Surfing the foamOne of the things I was most curious about with this boat is how it would behave in rough water and also it’s speed over ground. Park and play at Skooks is one thing, but how would this boat perform in bigger ocean water and could you actually get to rock garden locations with any energy left. Chris and I spent a bunch of time just doing downriver laps, where we would purposely drop it into whirlpools, fight up current lines and test hull speed. Plastic boats always feel a little sluggish, but I think this boat is about as nimble and fast as they come. I would have no issue padding this boat in big coastal water for the day. It feels like a sea kayak when you put the hammer down, but it surfs like no other boat on the market. I’m looking forward to the glass Aries and the smaller Delphin. This boat is going to revolutionize sea kayaking. Perfect for beginers to learn the cause and effects of edging and so nimble that the experts will paddle locations on the coast that were once thought to be unaccessible.

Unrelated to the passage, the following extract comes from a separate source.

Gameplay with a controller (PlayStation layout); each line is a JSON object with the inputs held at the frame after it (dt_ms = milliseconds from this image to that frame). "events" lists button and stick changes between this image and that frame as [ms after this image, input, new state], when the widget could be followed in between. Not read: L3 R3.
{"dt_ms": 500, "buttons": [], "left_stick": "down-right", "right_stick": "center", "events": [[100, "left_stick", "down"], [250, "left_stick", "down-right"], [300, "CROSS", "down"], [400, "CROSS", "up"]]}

There are lots of different things we picked up on about on this boat over a couple days at Skooks. At first I was hoping to see even more aggressive edges that carried the full length of the boat, but then realized how forgiving it is in a side surf or crossing eddy lines. The stern carries the water line pretty long for a 15.5′ boat, making it faster than it might appear on first glance. I had imagined this to be a boat that people like myself will flock too, but did not realize how much potential it would have for new paddlers. I can’t wait to get the boat out rock gardening along the coast in the coming weeks!

All photos by Steve Rogers!

Getting back in line for another surf.

Just as much fun on the flatwater as on the wave.

Making a break for the eddy.

Enough edges to play on the wave but subtle enough for easy transitions across eddy lines.